I am sure when he made that decision, he wasn’t thinking about his team, but his actions had an impact on the entire platoon. He was trained as part of a vehicle crew, and his absence decertified his vehicle. This put our ability to operate as a team at risk, making leadership accept the risk to continue to utilize that vehicle for the upcoming mission.  

Thankfully, I also had the opportunity to witness the opposite end of the courage spectrum a few weeks later. I was in the tent, going over maps and preparing for our upcoming assault, when I was interrupted by a frantic call from one of my troops. They yelled that there had been an accident during night drivers training and that I needed to come quickly.

I arrived at the aid tent to find one of the newest platoon members – pale, covered in blood and clutching his hand. The hatch of his vehicle, bearing the burden of the heavy night vision device he was training on, had slammed closed on his hand, severing the first joint of one of his fingers.

I still get choked up thinking about what he said to me at that moment:

“Please, sir, don’t go to war without me. I don’t want my team to go without me.”

Here was a young man who had just suffered what was probably the worst injury he had ever experienced, and his only thought was about not letting his team down. We crossed the border into Iraq two weeks later, and that soldier accompanied us as we headed to secure the bridges near Baghdad.

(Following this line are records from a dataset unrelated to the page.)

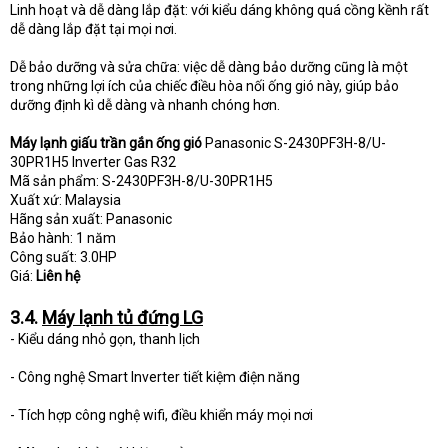
Linh hoạt và dễ dàng lắp đặt: với kiểu dáng không quá cồng kềnh rất
dễ dàng lắp đặt tại mọi nơi.
Dễ bảo dưỡng và sửa chữa: việc dễ dàng bảo dưỡng cũng là một
trong những lợi ích của chiếc điều hòa nối ống gió này, giúp bảo
dưỡng định kì dễ dàng và nhanh chóng hơn.
Máy lạnh giấu trần gắn ống gió
Panasonic S-2430PF3H-8/U-
30PR1H5 Inverter Gas R32
Mã sản phẩm: S-2430PF3H-8/U-30PR1H5
Xuất xứ: Malaysia
Hãng sản xuất: Panasonic
Bảo hành: 1 năm
Công suất: 3.0HP
Giá:
Liên hệ
3.4.
Máy lạnh tủ đứng LG
- Kiểu dáng nhỏ gọn, thanh lịch
- Công nghệ Smart Inverter tiết kiệm điện năng
- Tích hợp công nghệ wifi, điều khiển máy mọi nơi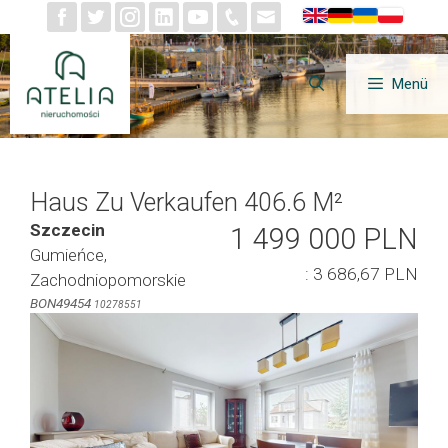
Zum
Inhalt
springen
Menü
Haus Zu Verkaufen 406.6 M²
Szczecin
1 499 000 PLN
Gumieńce,
: 3 686,67 PLN
Zachodniopomorskie
BON49454
10278551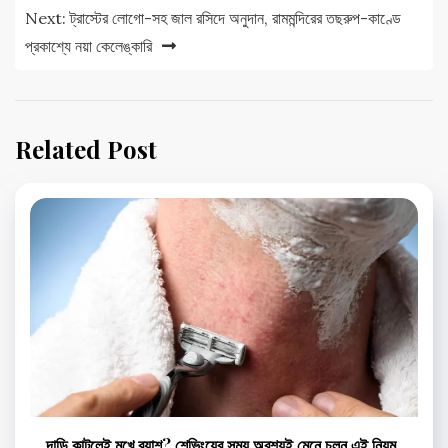
Next:
ট্রাস্টের লোগো-সহ জাল রসিদে অনুদান, রামমন্দিরের তছরুপ-কাণ্ডে
প্রকাশ্যে নয়া কেলেঙ্কারি
Related Post
দাড়ি কাটলেই মুখে র‌্যাশ? শেভিংয়ের সময় অবশ্যই মেনে চলুন এই নিয়ম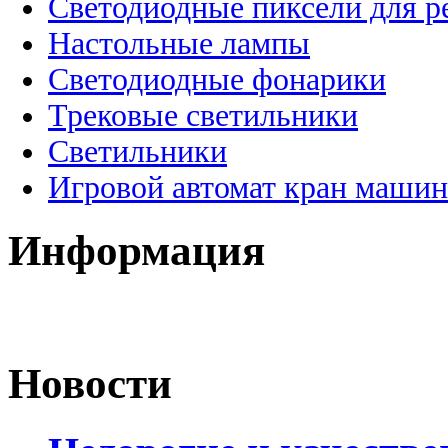
Светодиодные пиксели для 
Настольные лампы
Светодиодные фонарики
Трековые светильники
Светильники
Игровой автомат кран машин
Информация
Новости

My time in Kuwait exposes the heart of what I believe sets apart the two ends of this courage spectrum. War is scary business, and as we train for whatever our next fight entails, we need to be prepared. The biggest differentiator between those who bravely persevered and those who struggled was faith in their team. Those Soldiers who had created that bond of loyalty and trust with their teammates made the tough calls – not for themselves, but for their buddies they fought beside to accomplish the mission.

So I will leave you with this:

What are you doing to prepare for your moment? Will your team have what it takes to persevere when courage is tested?